Many technologists and forensic experts offer a simple explanation: Even if a hacker were able to learn Apple’s decryption process — which Apple guards extremely closely — that hacker would also need to have the actual device to steal its data. Likewise, a thief who steals a person’s locked smartphone would also need to know either the victim’s passcode or Apple’s highly guarded decryption process to obtain the device’s data.
MYTH 3: We want a backdoor.
I understand that Apple and Google did not take their actions in a vacuum. There remains enormous public anger at several highly publicized cases of federal intelligence-gathering involving bulk data collection and other secretive practices. That’s what makes Myth 3 so potent and so credible.

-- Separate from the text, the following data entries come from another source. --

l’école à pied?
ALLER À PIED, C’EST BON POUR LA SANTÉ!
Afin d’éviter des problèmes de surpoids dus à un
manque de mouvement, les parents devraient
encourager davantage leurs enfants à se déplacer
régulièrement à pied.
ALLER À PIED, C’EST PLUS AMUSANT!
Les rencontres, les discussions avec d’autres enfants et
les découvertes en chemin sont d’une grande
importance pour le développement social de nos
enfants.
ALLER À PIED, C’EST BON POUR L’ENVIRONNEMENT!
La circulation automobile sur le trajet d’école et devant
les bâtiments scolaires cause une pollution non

So let me be clear. We do not want a backdoor for the government to access your information. We don’t want a key held by the government. We want Apple and Google to maintain their ability to comply with state and local judges’ warrants.
MYTH 4: We want “surveillance” of smartphone communications.

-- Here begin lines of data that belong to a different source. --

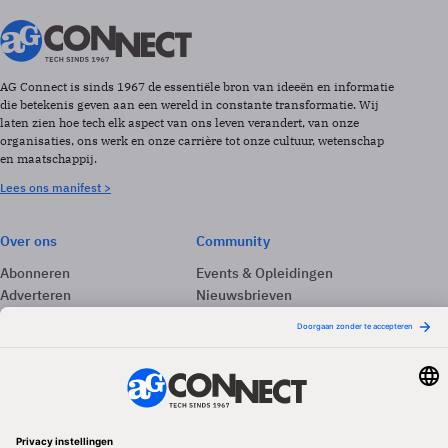
AG Connect is sinds 1967 de essentiële bron van ideeën en informatie
die betekenis geven aan een wereld in constante transformatie. Wij
laten zien hoe tech elk aspect van ons leven verandert, van onze
organisaties, ons werk en onze carrière tot onze cultuur, wetenschap
en maatschappij.
Lees ons manifest >
Over ons
Community
Abonneren
Events & Opleidingen
Adverteren
Nieuwsbrieven
Contact
Vacatures
Colofon
Whitepapers
Onze app
Privacyinstellingen
Volg ons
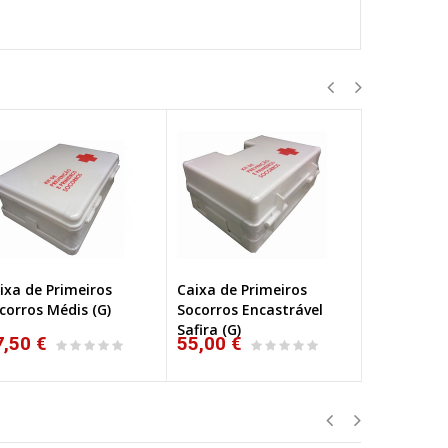
ixa de Primeiros
Caixa de Primeiros
Caixa de P
corros Médis (G)
Socorros Encastrável
Socorros M
Safira (G)
102-M
7,50 €
55,00 €
99,80 €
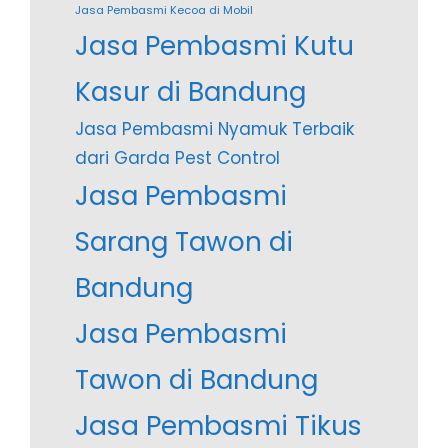
Jasa Pembasmi Kecoa di Mobil
Jasa Pembasmi Kutu
Kasur di Bandung
Jasa Pembasmi Nyamuk Terbaik
dari Garda Pest Control
Jasa Pembasmi
Sarang Tawon di
Bandung
Jasa Pembasmi
Tawon di Bandung
Jasa Pembasmi Tikus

Our proposal is limited to “data at rest” — or information stored on the hard drive of a smartphone — that we have taken into our custody following a judge’s determination of probable cause. Our proposal does not affect the encryption of phones that we don’t have, and it does not affect encryption of “data in transit” between two devices.
Much of the encryption debate is focused on the government’s ability to access “data in transit” through real-time surveillance. Our proposal recognizes that the ability to decrypt “data in transit” poses unique technical challenges and should be limited to “data at rest.”
MYTH 5: We want warrantless searches.
Lawful access to criminal evidence on smartphones has nothing to do with the kind of mass surveillance or bulk data collection disclosed by Edward Snowden. That is not the access that local law enforcement seeks or expects. Rather than finding ways around the Fourth Amendment, our solution empowers neutral, local judges to determine whether searches are lawful — not Silicon Valley.